James Woolsey, the former director of the Central Intelligence Agency, is making me a fresh cup of Trader Joe’s coffee. We are sitting around his kitchen island, two cats afoot, in the tasteful, solar-powered farmhouse where he lives with his wife near Annapolis, Maryland. Looking out the windows at the fields rolling to the West River, Woolsey excitedly describes his plans to plant camelina, a hardy Eurasian plant whose oil he hopes to convert to biofuel to supplement his geothermal heating system.
Tall and lanky and dressed in a navy sweater, an oxford shirt, jeans, and Top-Siders, the 66-year-old tells me the story of how he, a self-described “Scoop Jackson/Joe Lieberman Democrat” who served as Jimmy Carter’s undersecretary of the Navy and Bill Clinton’s cia director and was known for his support of Iraqi exile Ahmad Chalabi and the Iraq War, became an ardent advocate for energy independence.
Like many clean-energy enthusiasts, Woolsey is part geek, part zealot. He’s happy to spend a Saturday morning showing off the three rows of photovoltaic panels on his roof, the meter in his basement that displays when his house is feeding electricity back to the grid, and his white hybrid with a “Bin Laden Hates This Car” bumper sticker. “In two weeks,” he boasts of his next oil-saving upgrade, “my Prius is going to become a plug-in.” He wrote the foreword to 50 Simple Steps to Save the Earth From Global Warming, appeared in Who Killed the Electric Car? and Leonardo DiCaprio’s The 11th Hour, and cofounded a group to wean Americans from foreign oil.
As Woolsey explains it, there is a seamless connection between his strategic worldview and energy-independence convictions. In an op-ed he coauthored for National Review last September, he wrote of ending our reliance “on the whims of opec‘s despots, the substantial instabilities of the Middle East, and the indignity of paying for both sides in the War on Terror.” He still thinks the United States should continue its global military role even as it untangles itself from the Middle East, standing by the decision to depose Saddam Hussein. “I’d support his ouster again if there weren’t a drop of oil in Iraq,” he explains. “If all that had been at issue was the oil, the simple thing to do would have been to just buy it.”
Woolsey recalls the moment he started thinking seriously about energy as both an environmental and strategic issue. “I was sitting in my car in a gas line in Washington in ’73, after the Saudis had declared an oil embargo on us and Israel was attacked,” he says. “And I got mad.” Energy issues have captivated him ever since.

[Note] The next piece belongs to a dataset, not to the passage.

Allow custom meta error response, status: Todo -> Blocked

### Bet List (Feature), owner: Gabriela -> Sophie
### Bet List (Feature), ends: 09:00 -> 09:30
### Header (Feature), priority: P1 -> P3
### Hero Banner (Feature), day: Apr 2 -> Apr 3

In the early ’80s, he joined the Jefferson Group, an alternative-fuel salon founded on the Jeffersonian ideal “that the future of America is determined by the independent yeoman farmer.”
An independent streak has run throughout Woolsey’s 40-plus years in Washington. He has served in four administrations, both Republican and Democratic. In the twilight of the Cold War, he found himself increasingly identifying with Republicans on national security. He spent three years as a member of then-defense secretary Donald Rumsfeld’s Defense Policy Board. When I met with him, he was expecting another career change, leaving the federal contractor Booz Allen Hamilton to join a California firm that invests in alternative-energy technology. He’d also just appeared in an anti-oil print ad for the American Clean Skies Foundation, a PR group started by a natural gas company.
Being a green neoconservative is becoming less lonely, Woolsey says, especially as more hawks come to see energy as a security issue. He tells a story about an argument with a friend who is a global warming skeptic. When Woolsey explained how improvements to the electrical infrastructure could make it safer from terrorists, his friend replied, “Oh, well, that’s fine, then—we can do all that as long as it’s not because of this fictional global warming.” Former House leader Newt Gingrich recently came out in support of renewable energy, and the members of Woolsey’s Set America Free Coalition include such prominent hawks as Daniel Pipes, Frank Gaffney, and Cliff May. “It’s less that hawks are going green as that hawks and greens have some common interests,” May explains.
Woolsey concedes that he is disappointed in the Bush administration’s indifference toward renewable energy, but he notes that the president’s admission that “we’re addicted to oil” was “a sign that they’re starting to take the issue seriously.”
What does he think it will take to get Americans to really kick the oil habit? Woolsey’s looking to fellow Iraq War stalwart John McCain to do the job, citing the senator’s support for a carbon-cap-and-trade system (cosponsored by Lieberman). “McCain is like Teddy Roosevelt,” Woolsey says. “You know, Teddy Roosevelt was an environmentalist. He helped found the national park system.” And how long does he think a Republican-led energy revolution would take? He estimates about eight years.